The project that drew her interest was a wellness project. The project involved ways for the participants to increase their physical activity, their hydration, and their mental well-being in ways that are attainable during the pandemic. To solicit the necessary volunteer participants, Myers took to social media. Once her group of approximately 30 participants was assembled, she created a closed group in which she released information and guidance about the project. She also met with each participant individually to work with them on their goals and overall progress. She provided tools and suggested resources, including apps for yoga, running, walking, hydration, and mental health. For some of her older participants who were less familiar with apps, Myers offered other ways to monitor their progress.
“My project was tailored to the individual needs of the participant,” Myers said. “Early on in the pandemic just going anywhere was difficult, so it was all about meeting their needs and learning how they could alter their exercise and lifestyle pattern to maintain wellness.”
Participants recorded their daily activity and progress on a Google form. The reporting was less about measurables such as weight loss and more about how they were feeling in each of the categories. A validated questionnaire was utilized at the beginning and end of the project to determine if there was an overall increase in wellness.
“They were doing so well on the apps, but when you asked them how they were feeling overall it was midline. It didn’t improve,” Myers said. “So, even though they were at their highest level of app use and goal attainment, you had to consider the outside force of being four months into social distancing and the pandemic. Even when people were exercising to their goal or higher, hydrating, eating well, using the mental health apps, they still were not feeling great.”
Despite the overall progress being hindered by the strain of the pandemic, Myers was encouraged by the overall results and her participants’ continued progress beyond the project.
“In following up with them after the project, they still continue to use the apps that they were implementing during my project to continue their wellness journey. I feel like it definitely helped them.”

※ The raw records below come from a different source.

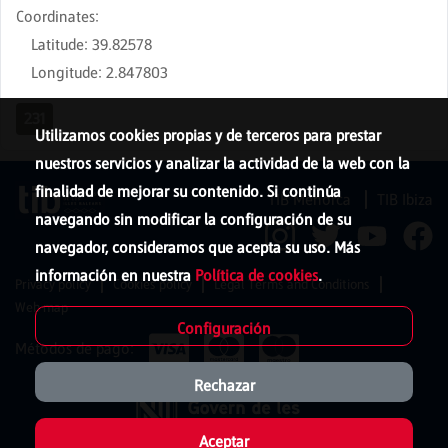
Coordinates
:
Latitude
:
39.82578
Longitude
:
2.847803
231
Utilizamos cookies propias y de terceros para prestar
nuestros servicios y analizar la actividad de la web con la
finalidad de mejorar su contenido. Si continúa
TIB Menorca
TIB Ibiza
navegando sin modificar la configuración de su
navegador, consideramos que acepta su uso. Más
información en nuestra
Política de cookies
.
Privacy policy
Cookies policy
Legal Terms and Conditions
Web map
Configuración
Métodos de pago:
Rechazar
Aceptar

Myers’ poster board for the project was presented at the Institute for Healthcare Improvement and her quality improvement Squire paper, Improving the Perception of Wellness in a Virtual Population During the COVID-19 Pandemic, has been accepted for publication in the Journal of Doctoral Nursing Practice Volume 14, Number 2. She also was able to finally implement her original case management plan within her place of work, completing, in a sense, two quality improvement projects instead of one.
“I feel like I’m the biggest cheerleader for FNU,” Myers said. “Many of my classmates and I were elated when they came up with the virtual project possibilities for us. The faculty went out of their way to be available to us and help guide us through our many questions. We were at a loss, but the DNP faculty were so positive and supportive. These virtual projects were hard, but they were supposed to be hard. Throughout this abrupt transition from on-the-ground to virtual implementation, I always felt completely supported by the FNU DNP faculty. I’m so grateful that I didn’t have to take a hiatus. This is a once in a 100-year pandemic and the silver lining for me was the opportunity to continue a rigorous DNP program on my original timeline.”